Russian director Andrey Zvyagintsev despatched shock waves by means of the Cannes Film Festival with a soberly damning crime movie about homicide and corruption in Russia, set towards the conscription of younger males into President Vladimir Putin’s battle with Ukraine.
“Minotaur,” which debuted Tuesday evening on the French pageant, was one of the anticipated picks at this 12 months’s Cannes. The movie rewarded these expectations, receiving one of many pageant’s most enthusiastic responses and placing the Russian filmmaker squarely within the combine for the Palme d’Or.
While “Minotaur” is outwardly centered round a married couple, its story has apparent political reverberations. Dmitriy Mazurov performs the chief govt of a giant transport firm who, as Russia’s navy mobilizes for the all-out invasion of Ukraine in February 2022, is requested to contribute a quota of 150 employees to the mounting battle effort.
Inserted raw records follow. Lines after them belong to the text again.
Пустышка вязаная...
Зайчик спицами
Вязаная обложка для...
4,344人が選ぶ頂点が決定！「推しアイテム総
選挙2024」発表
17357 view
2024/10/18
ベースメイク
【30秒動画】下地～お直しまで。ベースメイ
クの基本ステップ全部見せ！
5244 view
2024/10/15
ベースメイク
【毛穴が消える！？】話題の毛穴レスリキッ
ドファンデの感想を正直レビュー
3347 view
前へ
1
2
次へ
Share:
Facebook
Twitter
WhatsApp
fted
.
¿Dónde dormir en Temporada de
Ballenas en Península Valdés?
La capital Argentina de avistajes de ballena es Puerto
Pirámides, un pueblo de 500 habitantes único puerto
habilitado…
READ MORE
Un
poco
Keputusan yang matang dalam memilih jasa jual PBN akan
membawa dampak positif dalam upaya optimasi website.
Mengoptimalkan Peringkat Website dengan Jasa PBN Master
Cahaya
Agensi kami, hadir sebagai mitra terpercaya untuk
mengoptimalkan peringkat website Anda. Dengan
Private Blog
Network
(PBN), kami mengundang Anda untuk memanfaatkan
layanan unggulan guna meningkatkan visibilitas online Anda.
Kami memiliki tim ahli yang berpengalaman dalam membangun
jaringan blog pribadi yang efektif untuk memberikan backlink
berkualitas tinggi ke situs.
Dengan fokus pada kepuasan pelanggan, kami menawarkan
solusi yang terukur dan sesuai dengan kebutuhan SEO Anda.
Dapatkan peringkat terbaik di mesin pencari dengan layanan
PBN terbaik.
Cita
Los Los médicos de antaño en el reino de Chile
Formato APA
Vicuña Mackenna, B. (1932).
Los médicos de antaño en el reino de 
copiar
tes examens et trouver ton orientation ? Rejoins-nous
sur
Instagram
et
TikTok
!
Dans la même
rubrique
At the identical time, Mazurov begins investigating the suspected infidelity of his spouse, performed by Iris Lebedeva. As “Minotaur” evolves, their household drama takes on darker symbolism for the deceptions and savagery of Putin’s battle.
“It was important for me to make this film given the current Russian context,” Zvyagintsev informed reporters on Wednesday. “It was a perfect pretext to say some important things.”
For Zvyagintsev, it was a long-in-coming triumph. His earlier two movies — “Leviathan” (2014) and “Loveless” (2017) — had been each critically acclaimed Oscar nominees. But in the course of the pandemic, sickness pressured Zvyagintsev into an induced coma for 40 days. Recovering in a German clinic, he needed to relearn how one can stroll and maintain utensils. A 12 months later, in 2022 and nonetheless in a wheelchair, he moved his household to Paris.
“It’s one of the greatest things that’s happened to me over these last nine years,” Zvyagintsev mentioned of returning to Cannes, the place his earlier two movies debuted. “Coming back after such a lengthy absence to the Cannes Film Festival is an absolutely incomparable event.”
Zvyagintsev had beforehand labored in Russia, and whereas his movies resisted overt political assertion, their critiques of Putin’s authorities weren’t exhausting to deduce. Russia’s Cultural Ministry, which had partly funded “Leviathan,” was extremely essential of the film, saying it “openly spit on” the federal government.
“Minotaur” is the primary movie made by Zvyagintsev outdoors Russia. He shot it in Latvia.
“I perhaps lost a link when I left Russia six years ago, but I know what I’m talking about,” he mentioned. “I know how the people think, how they react, how they go about things. I know a lot about corruption, too, which has developed in the country.”
While Zvyagintsev did not make many direct statements about Russia on Wednesday, he defined how he sees politics filtering into his filmmaking.
“I didn’t want to make the most of the politics because that would discredit what you hear,” the director mentioned. “It was better to indulge in silence and rely on gestures.”
The broad outlines of “Minotaur” had been impressed by Claude Chabrol’s 1969 movie “The Unfaithful Wife.” Zvyagintsev first started engaged on it years in the past. But after the full-scale invasion of Ukraine transpired throughout his restoration, the movie started to shift. As in his earlier films, geopolitics seeped right into a household drama.
“There’s nothing more interesting than studying a couple,” he mentioned. “Each member of a couple have to make choice, choices which call the relationship in the family into question. A family is like a battlefield.”